## [THE PROBLEM]
Please restate the data that follows, leaving every word in place.

## [GIVEN DATA]

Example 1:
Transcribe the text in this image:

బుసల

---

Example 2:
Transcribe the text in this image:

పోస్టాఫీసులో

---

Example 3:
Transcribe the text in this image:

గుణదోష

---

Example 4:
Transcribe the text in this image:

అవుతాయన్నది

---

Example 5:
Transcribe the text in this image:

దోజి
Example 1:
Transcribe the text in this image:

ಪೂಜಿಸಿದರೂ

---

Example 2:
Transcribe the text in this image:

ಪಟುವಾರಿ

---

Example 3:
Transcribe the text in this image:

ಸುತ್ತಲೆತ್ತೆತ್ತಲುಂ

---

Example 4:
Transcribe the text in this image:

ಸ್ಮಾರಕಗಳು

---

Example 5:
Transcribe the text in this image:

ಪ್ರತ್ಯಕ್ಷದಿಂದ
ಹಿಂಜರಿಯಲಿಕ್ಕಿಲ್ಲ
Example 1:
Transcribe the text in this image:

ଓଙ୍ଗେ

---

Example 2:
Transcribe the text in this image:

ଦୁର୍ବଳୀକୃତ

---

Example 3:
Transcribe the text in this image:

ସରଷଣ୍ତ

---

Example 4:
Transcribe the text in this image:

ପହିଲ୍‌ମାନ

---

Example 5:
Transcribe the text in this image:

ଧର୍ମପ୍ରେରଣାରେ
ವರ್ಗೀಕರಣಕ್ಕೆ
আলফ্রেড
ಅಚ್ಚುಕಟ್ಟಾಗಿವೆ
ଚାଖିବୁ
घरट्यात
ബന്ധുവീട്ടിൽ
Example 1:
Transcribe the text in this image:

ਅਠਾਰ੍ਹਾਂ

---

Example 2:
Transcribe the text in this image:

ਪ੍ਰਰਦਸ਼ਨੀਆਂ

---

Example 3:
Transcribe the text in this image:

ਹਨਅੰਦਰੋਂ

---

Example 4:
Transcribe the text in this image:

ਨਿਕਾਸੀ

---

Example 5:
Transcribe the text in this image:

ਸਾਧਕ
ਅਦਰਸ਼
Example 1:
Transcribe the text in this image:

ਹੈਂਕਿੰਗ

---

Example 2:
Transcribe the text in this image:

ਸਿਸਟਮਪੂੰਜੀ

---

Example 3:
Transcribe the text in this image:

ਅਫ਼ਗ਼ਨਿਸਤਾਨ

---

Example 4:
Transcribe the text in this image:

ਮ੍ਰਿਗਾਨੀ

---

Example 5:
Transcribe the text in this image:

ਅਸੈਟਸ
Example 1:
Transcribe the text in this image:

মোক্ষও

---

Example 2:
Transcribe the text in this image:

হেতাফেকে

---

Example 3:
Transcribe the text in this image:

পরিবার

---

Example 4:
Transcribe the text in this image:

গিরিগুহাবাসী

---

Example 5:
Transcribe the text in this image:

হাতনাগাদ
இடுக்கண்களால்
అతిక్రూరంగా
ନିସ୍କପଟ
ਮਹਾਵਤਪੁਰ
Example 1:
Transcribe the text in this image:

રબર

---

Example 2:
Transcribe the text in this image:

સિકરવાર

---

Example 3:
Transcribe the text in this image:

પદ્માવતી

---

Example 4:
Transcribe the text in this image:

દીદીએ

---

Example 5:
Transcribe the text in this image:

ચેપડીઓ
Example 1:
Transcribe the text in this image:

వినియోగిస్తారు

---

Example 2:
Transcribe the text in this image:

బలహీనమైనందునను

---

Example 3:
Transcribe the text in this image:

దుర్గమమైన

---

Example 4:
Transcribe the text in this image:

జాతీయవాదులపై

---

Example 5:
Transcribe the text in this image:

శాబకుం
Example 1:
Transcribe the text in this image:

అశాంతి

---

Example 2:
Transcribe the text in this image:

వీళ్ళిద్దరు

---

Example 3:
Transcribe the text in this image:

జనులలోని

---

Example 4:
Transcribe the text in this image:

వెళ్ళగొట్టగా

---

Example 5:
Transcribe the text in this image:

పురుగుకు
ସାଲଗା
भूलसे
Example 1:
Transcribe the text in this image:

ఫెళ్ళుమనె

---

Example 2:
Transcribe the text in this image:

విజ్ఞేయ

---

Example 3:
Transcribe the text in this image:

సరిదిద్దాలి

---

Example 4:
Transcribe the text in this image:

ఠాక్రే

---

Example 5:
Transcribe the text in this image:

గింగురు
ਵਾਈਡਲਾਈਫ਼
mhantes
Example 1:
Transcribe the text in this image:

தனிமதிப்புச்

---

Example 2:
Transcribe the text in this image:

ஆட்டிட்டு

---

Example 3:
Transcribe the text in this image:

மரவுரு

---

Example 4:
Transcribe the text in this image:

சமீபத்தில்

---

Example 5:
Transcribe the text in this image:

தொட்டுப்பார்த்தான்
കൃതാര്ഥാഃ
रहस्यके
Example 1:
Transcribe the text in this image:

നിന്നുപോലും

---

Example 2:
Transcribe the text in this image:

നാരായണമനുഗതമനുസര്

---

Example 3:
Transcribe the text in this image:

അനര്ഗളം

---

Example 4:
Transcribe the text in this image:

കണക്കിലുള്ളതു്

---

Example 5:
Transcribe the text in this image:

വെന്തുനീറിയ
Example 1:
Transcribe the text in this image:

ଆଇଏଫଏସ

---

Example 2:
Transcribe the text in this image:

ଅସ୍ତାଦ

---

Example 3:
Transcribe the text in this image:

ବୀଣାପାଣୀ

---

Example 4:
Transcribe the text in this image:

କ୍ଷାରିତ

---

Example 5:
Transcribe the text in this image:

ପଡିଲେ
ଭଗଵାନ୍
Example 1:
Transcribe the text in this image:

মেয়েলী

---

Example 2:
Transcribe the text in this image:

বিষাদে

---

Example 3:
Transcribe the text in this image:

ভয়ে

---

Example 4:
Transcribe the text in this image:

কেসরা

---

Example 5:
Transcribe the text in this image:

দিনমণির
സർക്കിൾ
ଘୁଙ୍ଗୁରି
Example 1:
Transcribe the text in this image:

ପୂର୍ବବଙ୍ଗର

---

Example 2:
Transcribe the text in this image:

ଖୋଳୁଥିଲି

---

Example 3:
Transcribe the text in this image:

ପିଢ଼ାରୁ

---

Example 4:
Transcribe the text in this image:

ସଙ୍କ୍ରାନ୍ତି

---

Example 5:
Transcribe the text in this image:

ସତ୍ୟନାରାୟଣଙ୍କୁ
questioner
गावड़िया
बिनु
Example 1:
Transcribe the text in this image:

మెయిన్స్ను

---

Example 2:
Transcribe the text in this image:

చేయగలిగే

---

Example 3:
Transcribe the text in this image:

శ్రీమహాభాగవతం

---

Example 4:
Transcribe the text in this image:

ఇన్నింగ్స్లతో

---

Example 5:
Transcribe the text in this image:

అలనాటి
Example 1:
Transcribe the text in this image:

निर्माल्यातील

## [TASK RESULT]
Example 1:
Transcribe the text in this image:

బుసల

---

Example 2:
Transcribe the text in this image:

పోస్టాఫీసులో

---

Example 3:
Transcribe the text in this image:

గుణదోష

---

Example 4:
Transcribe the text in this image:

అవుతాయన్నది

---

Example 5:
Transcribe the text in this image:

దోజి
Example 1:
Transcribe the text in this image:

ಪೂಜಿಸಿದರೂ

---

Example 2:
Transcribe the text in this image:

ಪಟುವಾರಿ

---

Example 3:
Transcribe the text in this image:

ಸುತ್ತಲೆತ್ತೆತ್ತಲುಂ

---

Example 4:
Transcribe the text in this image:

ಸ್ಮಾರಕಗಳು

---

Example 5:
Transcribe the text in this image:

ಪ್ರತ್ಯಕ್ಷದಿಂದ
ಹಿಂಜರಿಯಲಿಕ್ಕಿಲ್ಲ
Example 1:
Transcribe the text in this image:

ଓଙ୍ଗେ

---

Example 2:
Transcribe the text in this image:

ଦୁର୍ବଳୀକୃତ

---

Example 3:
Transcribe the text in this image:

ସରଷଣ୍ତ

---

Example 4:
Transcribe the text in this image:

ପହିଲ୍‌ମାନ

---

Example 5:
Transcribe the text in this image:

ଧର୍ମପ୍ରେରଣାରେ
ವರ್ಗೀಕರಣಕ್ಕೆ
আলফ্রেড
ಅಚ್ಚುಕಟ್ಟಾಗಿವೆ
ଚାଖିବୁ
घरट्यात
ബന്ധുവീട്ടിൽ
Example 1:
Transcribe the text in this image:

ਅਠਾਰ੍ਹਾਂ

---

Example 2:
Transcribe the text in this image:

ਪ੍ਰਰਦਸ਼ਨੀਆਂ

---

Example 3:
Transcribe the text in this image:

ਹਨਅੰਦਰੋਂ

---

Example 4:
Transcribe the text in this image:

ਨਿਕਾਸੀ

---

Example 5:
Transcribe the text in this image:

ਸਾਧਕ
ਅਦਰਸ਼
Example 1:
Transcribe the text in this image:

ਹੈਂਕਿੰਗ

---

Example 2:
Transcribe the text in this image:

ਸਿਸਟਮਪੂੰਜੀ

---

Example 3:
Transcribe the text in this image:

ਅਫ਼ਗ਼ਨਿਸਤਾਨ

---

Example 4:
Transcribe the text in this image:

ਮ੍ਰਿਗਾਨੀ

---

Example 5:
Transcribe the text in this image:

ਅਸੈਟਸ
Example 1:
Transcribe the text in this image:

মোক্ষও

---

Example 2:
Transcribe the text in this image:

হেতাফেকে

---

Example 3:
Transcribe the text in this image:

পরিবার

---

Example 4:
Transcribe the text in this image:

গিরিগুহাবাসী

---

Example 5:
Transcribe the text in this image:

হাতনাগাদ
இடுக்கண்களால்
అతిక్రూరంగా
ନିସ୍କପଟ
ਮਹਾਵਤਪੁਰ
Example 1:
Transcribe the text in this image:

રબર

---

Example 2:
Transcribe the text in this image:

સિકરવાર

---

Example 3:
Transcribe the text in this image:

પદ્માવતી

---

Example 4:
Transcribe the text in this image:

દીદીએ

---

Example 5:
Transcribe the text in this image:

ચેપડીઓ
Example 1:
Transcribe the text in this image:

వినియోగిస్తారు

---

Example 2:
Transcribe the text in this image:

బలహీనమైనందునను

---

Example 3:
Transcribe the text in this image:

దుర్గమమైన

---

Example 4:
Transcribe the text in this image:

జాతీయవాదులపై

---

Example 5:
Transcribe the text in this image:

శాబకుం
Example 1:
Transcribe the text in this image:

అశాంతి

---

Example 2:
Transcribe the text in this image:

వీళ్ళిద్దరు

---

Example 3:
Transcribe the text in this image:

జనులలోని

---

Example 4:
Transcribe the text in this image:

వెళ్ళగొట్టగా

---

Example 5:
Transcribe the text in this image:

పురుగుకు
ସାଲଗା
भूलसे
Example 1:
Transcribe the text in this image:

ఫెళ్ళుమనె

---

Example 2:
Transcribe the text in this image:

విజ్ఞేయ

---

Example 3:
Transcribe the text in this image:

సరిదిద్దాలి

---

Example 4:
Transcribe the text in this image:

ఠాక్రే

---

Example 5:
Transcribe the text in this image:

గింగురు
ਵਾਈਡਲਾਈਫ਼
mhantes
Example 1:
Transcribe the text in this image:

தனிமதிப்புச்

---

Example 2:
Transcribe the text in this image:

ஆட்டிட்டு

---

Example 3:
Transcribe the text in this image:

மரவுரு

---

Example 4:
Transcribe the text in this image:

சமீபத்தில்

---

Example 5:
Transcribe the text in this image:

தொட்டுப்பார்த்தான்
കൃതാര്ഥാഃ
रहस्यके
Example 1:
Transcribe the text in this image:

നിന്നുപോലും

---

Example 2:
Transcribe the text in this image:

നാരായണമനുഗതമനുസര്

---

Example 3:
Transcribe the text in this image:

അനര്ഗളം

---

Example 4:
Transcribe the text in this image:

കണക്കിലുള്ളതു്

---

Example 5:
Transcribe the text in this image:

വെന്തുനീറിയ
Example 1:
Transcribe the text in this image:

ଆଇଏଫଏସ

---

Example 2:
Transcribe the text in this image:

ଅସ୍ତାଦ

---

Example 3:
Transcribe the text in this image:

ବୀଣାପାଣୀ

---

Example 4:
Transcribe the text in this image:

କ୍ଷାରିତ

---

Example 5:
Transcribe the text in this image:

ପଡିଲେ
ଭଗଵାନ୍
Example 1:
Transcribe the text in this image:

মেয়েলী

---

Example 2:
Transcribe the text in this image:

বিষাদে

---

Example 3:
Transcribe the text in this image:

ভয়ে

---

Example 4:
Transcribe the text in this image:

কেসরা

---

Example 5:
Transcribe the text in this image:

দিনমণির
സർക്കിൾ
ଘୁଙ୍ଗୁରି
Example 1:
Transcribe the text in this image:

ପୂର୍ବବଙ୍ଗର

---

Example 2:
Transcribe the text in this image:

ଖୋଳୁଥିଲି

---

Example 3:
Transcribe the text in this image:

ପିଢ଼ାରୁ

---

Example 4:
Transcribe the text in this image:

ସଙ୍କ୍ରାନ୍ତି

---

Example 5:
Transcribe the text in this image:

ସତ୍ୟନାରାୟଣଙ୍କୁ
questioner
गावड़िया
बिनु
Example 1:
Transcribe the text in this image:

మెయిన్స్ను

---

Example 2:
Transcribe the text in this image:

చేయగలిగే

---

Example 3:
Transcribe the text in this image:

శ్రీమహాభాగవతం

---

Example 4:
Transcribe the text in this image:

ఇన్నింగ్స్లతో

---

Example 5:
Transcribe the text in this image:

అలనాటి
Example 1:
Transcribe the text in this image:

निर्माल्यातील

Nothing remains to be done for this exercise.